Lamettrie wurde am 25. Dezember 1709 in Saint Malo geboren. Eindruckslos rauschte das Meer, an dessen gigantischem Strand er seine Jugend verlebte, an ihm vorüber, denn in seinen Werken, in denen sich zuweilen auch dichterische Begabung offenbart, forscht man vergebens nach einer Erinnerung an die Tage seiner Kindheit. Vielleicht wurde sein Schwärmen für das Meer vom Vater jung erstickt. Denn Lamettrie hatte einen wohlhabenden, aber prosaischen Kaufmann zum Vater, der auf den Sohn alle Kosten verwandte, die eine gute akademische Erziehung erheischte, um ihn dann um materieller Vorteile willen zum Geistlichen zu bestimmen. Lamettrie mußte auch in der Tat, weil das Abhören der Beichte offenbar einträglichere Chancen bot als das Dichten, seine Laufbahn mit der Theologie beginnen; mit jener Wissenschaft, »in der so viel verborgenes Gift liegt« und die er später auch am tiefsten haßte.
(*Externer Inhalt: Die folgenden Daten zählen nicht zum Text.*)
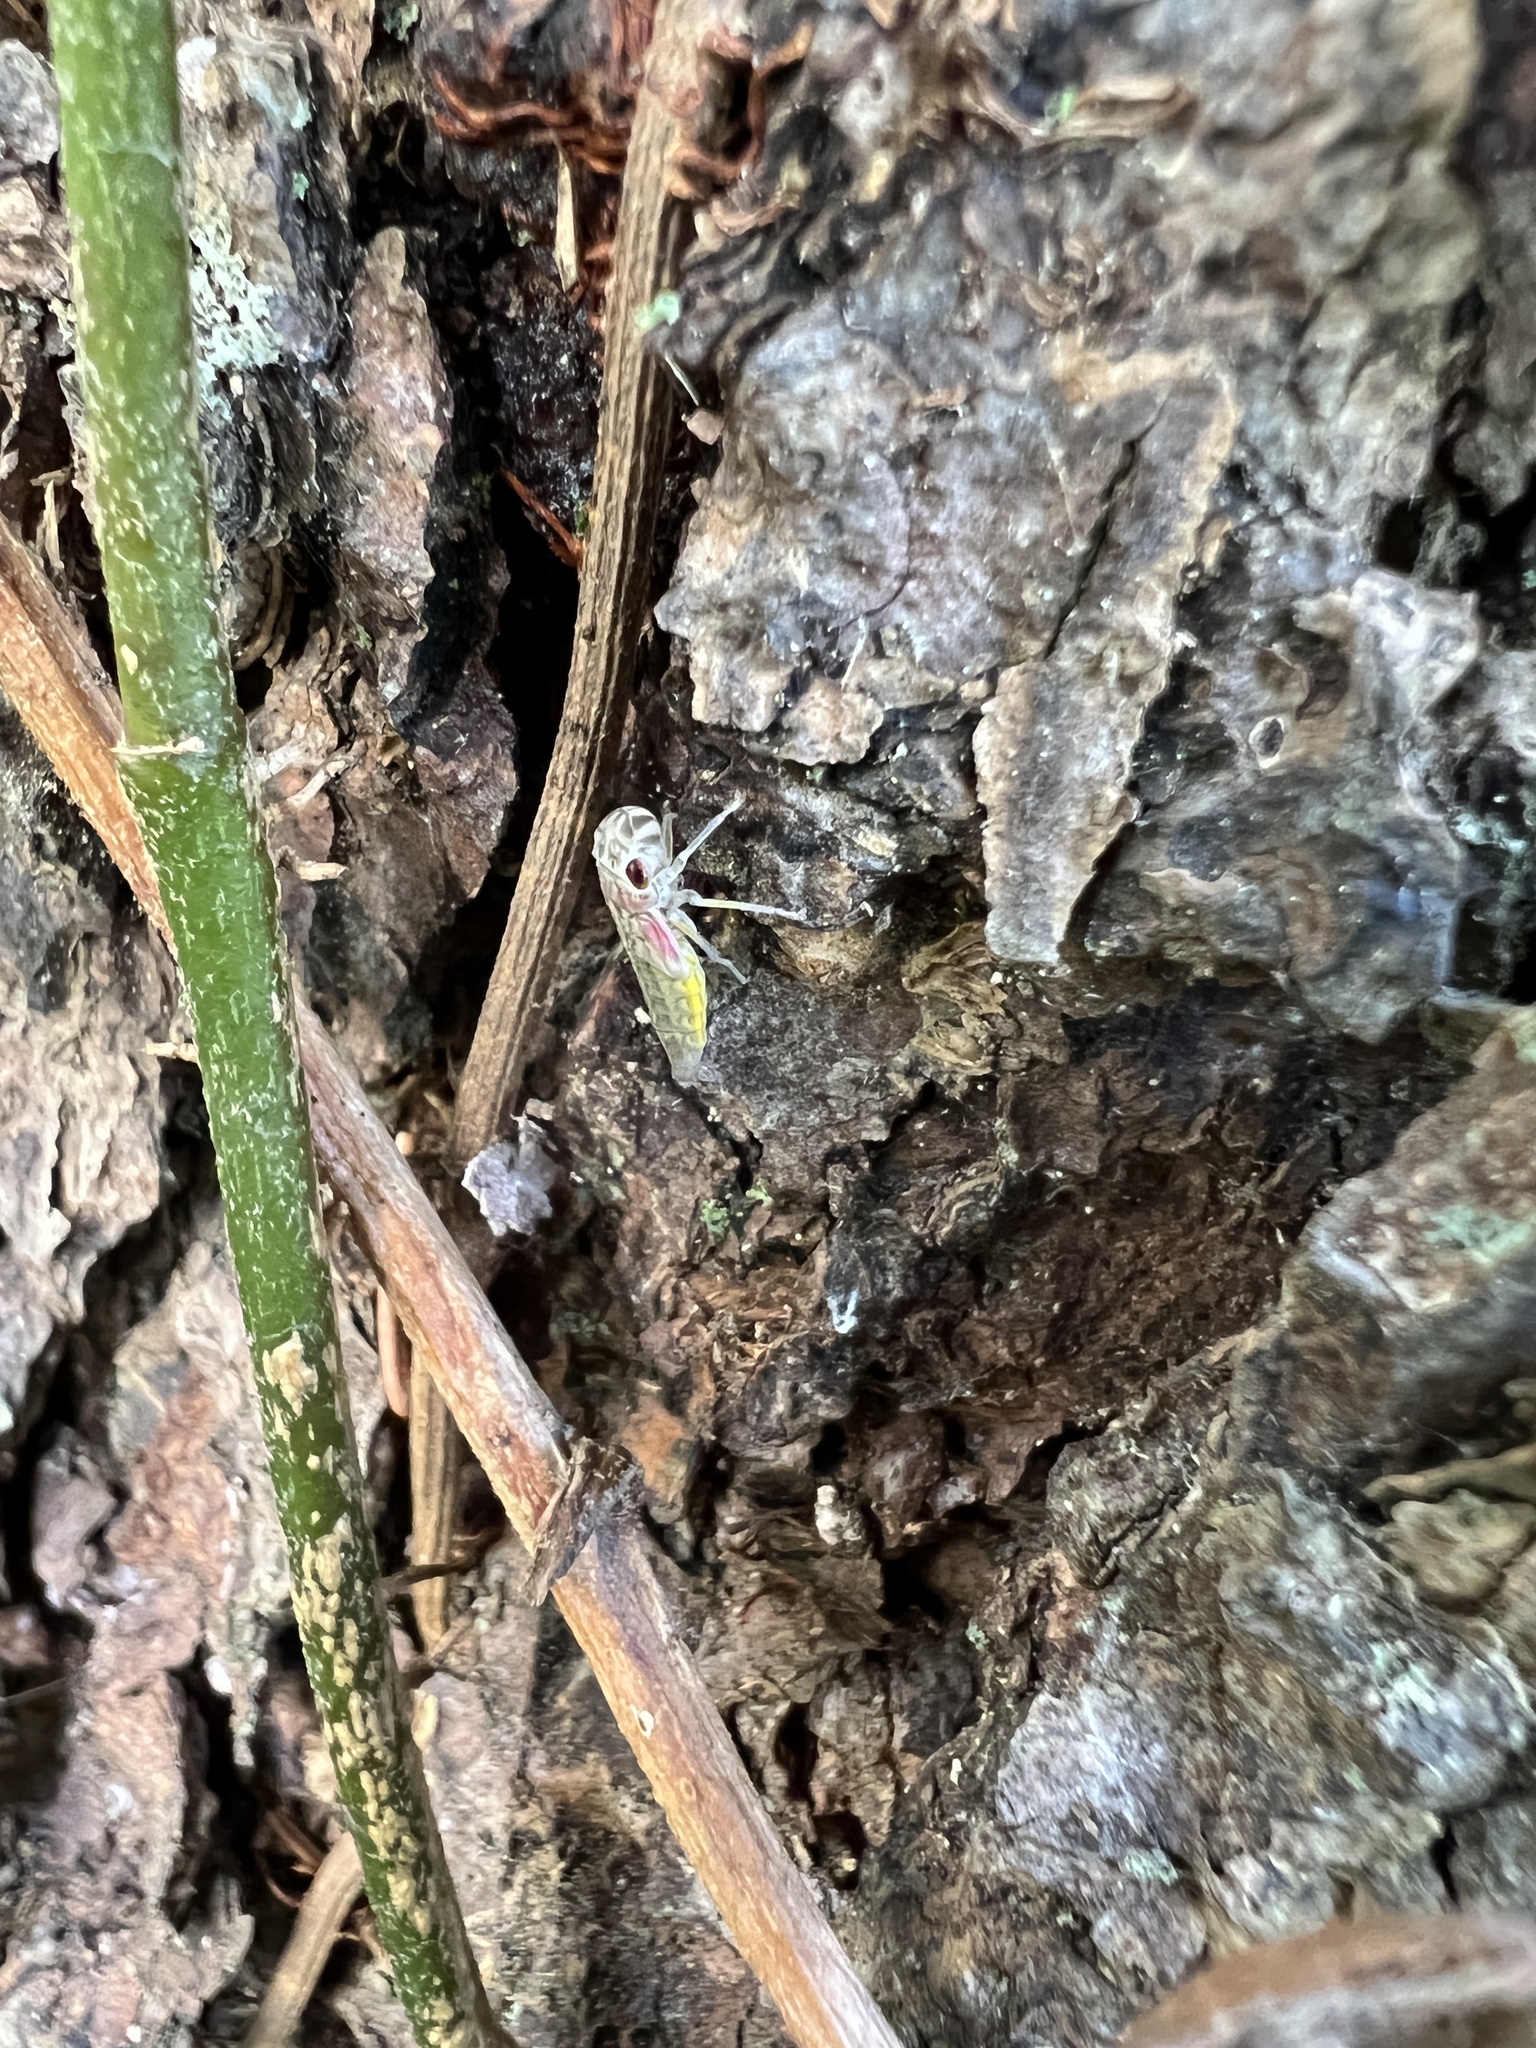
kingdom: Animalia
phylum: Arthropoda
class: Insecta
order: Hemiptera
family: Cicadellidae
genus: Oncometopia
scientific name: Oncometopia orbona
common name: Broad-headed sharpshooter
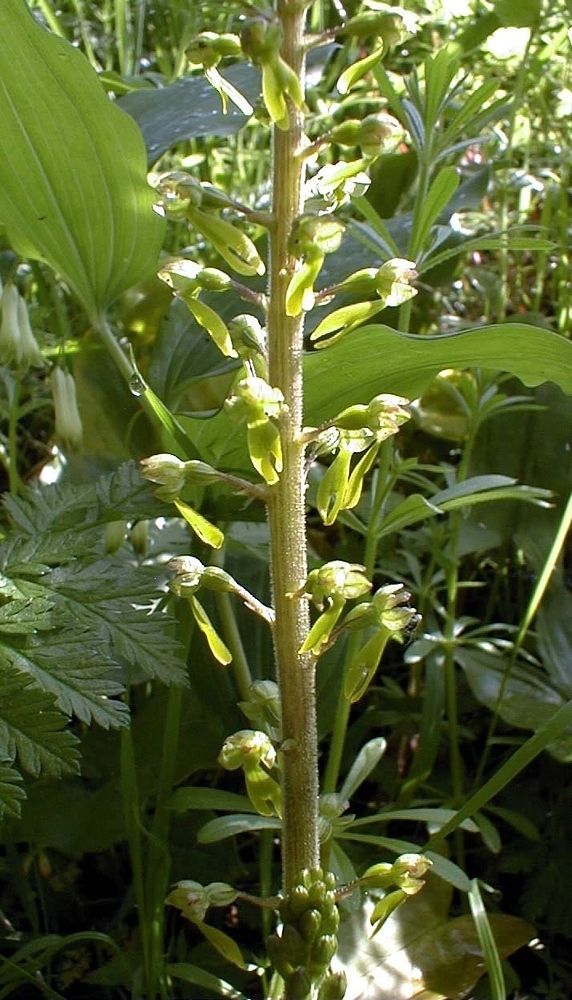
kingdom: Plantae
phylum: Tracheophyta
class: Liliopsida
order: Asparagales
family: Orchidaceae
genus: Neottia
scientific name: Neottia ovata
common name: Common twayblade
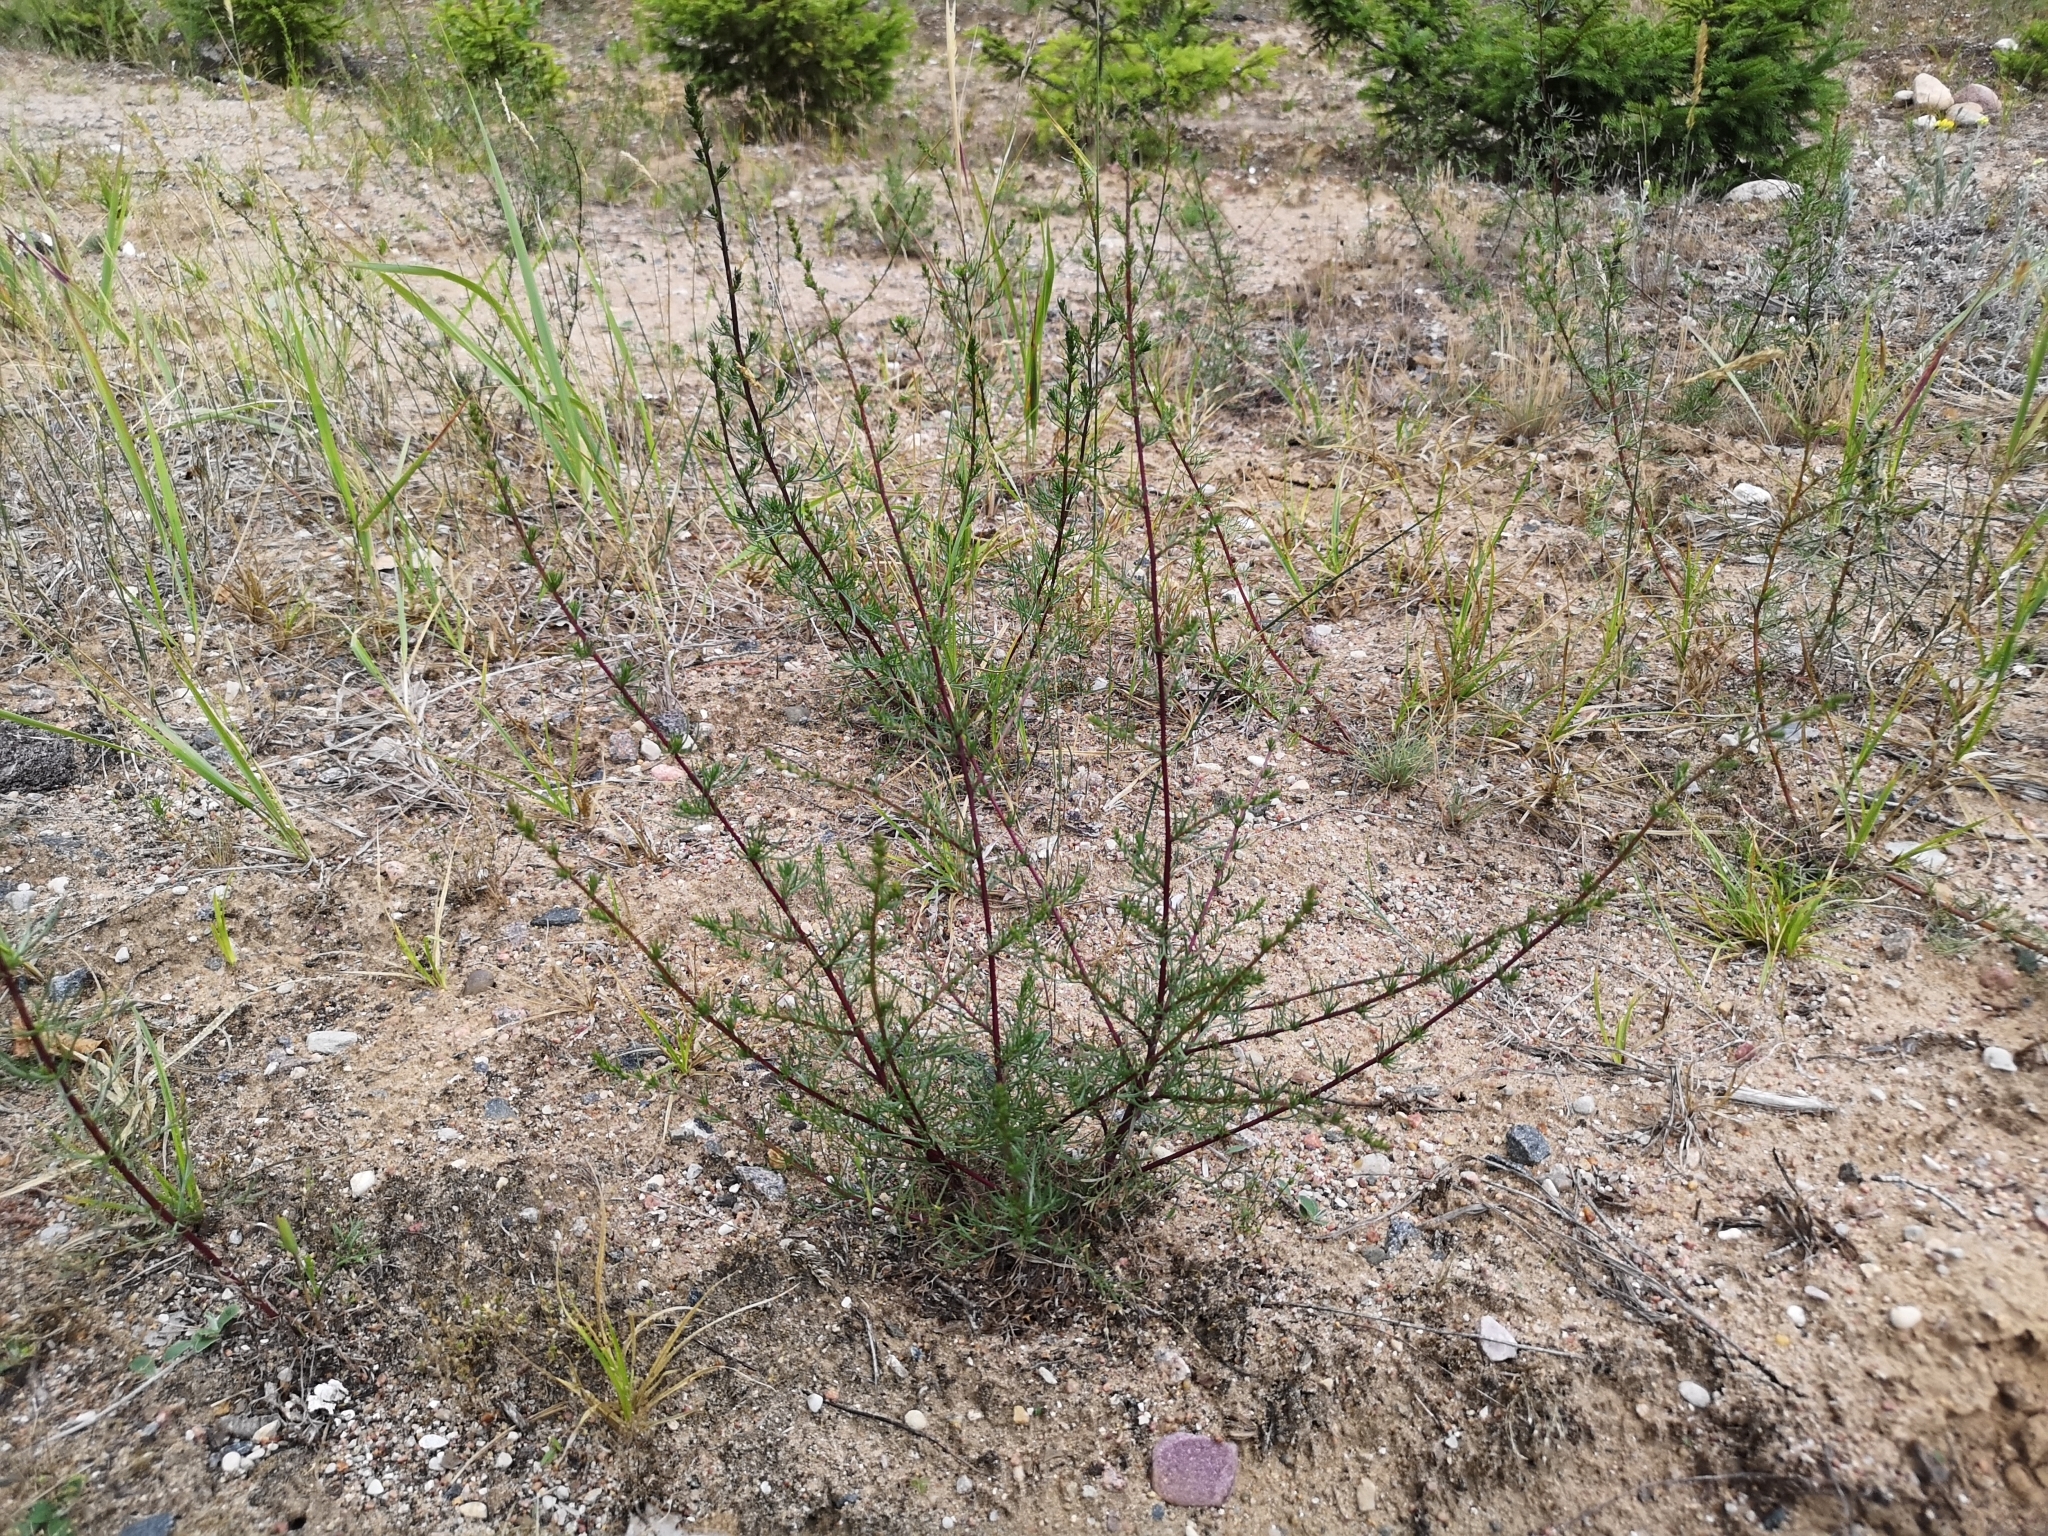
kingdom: Plantae
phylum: Tracheophyta
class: Magnoliopsida
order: Asterales
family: Asteraceae
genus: Artemisia
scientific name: Artemisia campestris
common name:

Unter seinen Studiengenossen zeichnete sich Lamettrie als klarer Feuerkopf hervorragend aus, erzielte ohne Mühe große Erfolge und trug alle Preise davon. Trotzdem schien ihn die Theologie auch zu reizen. Sehr oft reizt uns in der Jugend das, was wir später hassen. Lamettries Blick war jedoch zu hell und zu weit, um sich durch die theologischen Widersprüche trüben oder einengen zu lassen. Er hielt es rund ein Jahr bei den Theologen aus und beschäftigte sich dann mit dem Studium der Physik. Ein Arzt aus seiner Geburtsstadt veranlaßte ihn dann zum medizinischen Studium überzugehen, und sobald Lamettrie von seinem Vater die Erlaubnis erhalten hatte, den Priesterrock an den Nagel hängen zu dürfen, lenkte ihn der Arzt aus seiner Geburtsstadt auf den richtigen Weg, und 1728 ging er nach Leyden, um dort unter dem hochbetagten und berühmten Boerhaave seine Studien fortzusetzen. Begeistert las Lamettrie die Werke seines großen Lehrers und begann hier seine schriftstellerische Tätigkeit mit der Übersetzung der Boerhaaveschen Schriften ins Französische, um in dem zurückgebliebenen Frankreich den Charlatanismus auszurotten und einer besseren Methode Eingang zu verschaffen.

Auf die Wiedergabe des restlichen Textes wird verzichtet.